Menu

Basis

Ecologie en tora

‘De natuur’ is vijandig

‘In de Bijbel staat dat…’. Als iemand zó begint, moet je doorgaans opletten. Want het risico is groot dat de Bijbel het doorslaggevende argument moet opleveren in een debat, in de trant van: ‘Zelfs God heeft mijn mening’. De Bijbel in het programma ‘U vraagt, wij draaien’. Kan het ook anders? Jazeker, maar dan moet je zorgvuldig lezen en niet zoeken naar teksten, maar naar Bijbelse lijnen. In de volgende bijdrage is een bescheiden poging gedaan.
:::::
▶ Wat je doet:
1. Vat de tekst over ecologie en tora samen in twee zinnen.
2. Pak de tekst over ecologie en tora op waar hij stopt en schrijf hem verder.
De records hebben hier niets mee te maken.

▶ Fragmenten uit records:
:::::
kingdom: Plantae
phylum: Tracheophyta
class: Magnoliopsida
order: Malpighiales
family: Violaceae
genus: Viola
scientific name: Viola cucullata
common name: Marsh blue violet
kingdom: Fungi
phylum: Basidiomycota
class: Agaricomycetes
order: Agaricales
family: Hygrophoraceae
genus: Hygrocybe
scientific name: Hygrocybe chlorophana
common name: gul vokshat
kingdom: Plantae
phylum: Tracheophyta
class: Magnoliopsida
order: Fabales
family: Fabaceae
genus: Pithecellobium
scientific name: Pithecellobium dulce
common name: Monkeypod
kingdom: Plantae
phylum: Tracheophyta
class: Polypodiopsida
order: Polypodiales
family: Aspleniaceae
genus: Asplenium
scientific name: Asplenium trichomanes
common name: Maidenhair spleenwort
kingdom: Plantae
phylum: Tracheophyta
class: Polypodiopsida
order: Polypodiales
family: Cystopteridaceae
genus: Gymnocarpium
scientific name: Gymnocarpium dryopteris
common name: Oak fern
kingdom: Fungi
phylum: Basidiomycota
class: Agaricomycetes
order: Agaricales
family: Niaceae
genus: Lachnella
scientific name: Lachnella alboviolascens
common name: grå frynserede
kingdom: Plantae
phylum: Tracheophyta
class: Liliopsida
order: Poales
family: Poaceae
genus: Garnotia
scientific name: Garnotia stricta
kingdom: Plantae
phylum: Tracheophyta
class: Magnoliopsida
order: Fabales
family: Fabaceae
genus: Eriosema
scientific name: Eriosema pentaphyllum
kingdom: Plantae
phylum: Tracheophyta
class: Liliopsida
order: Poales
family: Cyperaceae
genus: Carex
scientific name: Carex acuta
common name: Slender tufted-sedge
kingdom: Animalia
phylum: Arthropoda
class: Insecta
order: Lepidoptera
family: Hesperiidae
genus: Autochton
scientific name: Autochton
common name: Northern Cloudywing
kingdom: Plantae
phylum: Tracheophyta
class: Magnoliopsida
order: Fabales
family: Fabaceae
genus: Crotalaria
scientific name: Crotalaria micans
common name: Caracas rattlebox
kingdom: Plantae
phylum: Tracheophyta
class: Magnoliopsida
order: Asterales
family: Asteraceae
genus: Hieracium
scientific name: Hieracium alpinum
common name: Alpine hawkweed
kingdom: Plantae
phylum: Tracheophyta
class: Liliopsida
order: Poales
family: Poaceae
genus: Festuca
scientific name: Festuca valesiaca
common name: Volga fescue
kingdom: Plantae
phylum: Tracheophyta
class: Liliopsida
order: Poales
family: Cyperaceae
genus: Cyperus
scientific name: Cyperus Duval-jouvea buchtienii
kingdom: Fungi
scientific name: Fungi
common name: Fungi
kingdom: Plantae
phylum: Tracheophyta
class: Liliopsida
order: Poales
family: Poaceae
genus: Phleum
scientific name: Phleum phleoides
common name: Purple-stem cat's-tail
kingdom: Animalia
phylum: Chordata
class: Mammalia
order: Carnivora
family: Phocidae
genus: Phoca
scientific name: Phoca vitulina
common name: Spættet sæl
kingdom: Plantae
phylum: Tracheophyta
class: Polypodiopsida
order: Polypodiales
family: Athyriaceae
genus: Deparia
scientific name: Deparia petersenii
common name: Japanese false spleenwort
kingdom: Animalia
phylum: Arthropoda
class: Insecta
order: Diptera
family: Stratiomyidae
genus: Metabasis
:::::
▶ Antwoorden op volgorde:
1. Wie begint met "In de Bijbel staat dat…", gebruikt de Bijbel vaak als doorslaggevend argument in een debat, alsof zelfs God die mening deelt. Het kan anders, door zorgvuldig te lezen en niet naar losse teksten maar naar Bijbelse lijnen te zoeken, en de bijdrage doet daar een bescheiden poging toe.

2.
‘De natuur’ is vijandig

Als je ‘ja’ zegt op de vraag een bijdrage voor Schrift te schrijven over de ecologie in de wetgeving van Mozes, kun je dat kwalificeren als een vorm van overmoed. Het woord ‘natuur’ komt in de hele Bijbel niet voor, althans niet zoals die in de ecologie gedefinieerd en door de moderne lezer uitgelegd wordt. De natuur is het samenspel van dieren en planten, dat door tussenkomst van de mens grondig is verstoord. Wij gebruiken ‘natuur’ in het algemeen en terecht als bedreigde natuur. Maar de mens die duizend jaar voor het begin van de christelijke jaartelling leefde, had te maken met een bedreigende natuur. De dertien wolven die Nederland momenteel rijk is, mogen dan af en toe een schaap en een paar kippen verorberen, ze bedreigen de mens op geen enkele manier. Ook niet de wandelaar op de Hoge Veluwe.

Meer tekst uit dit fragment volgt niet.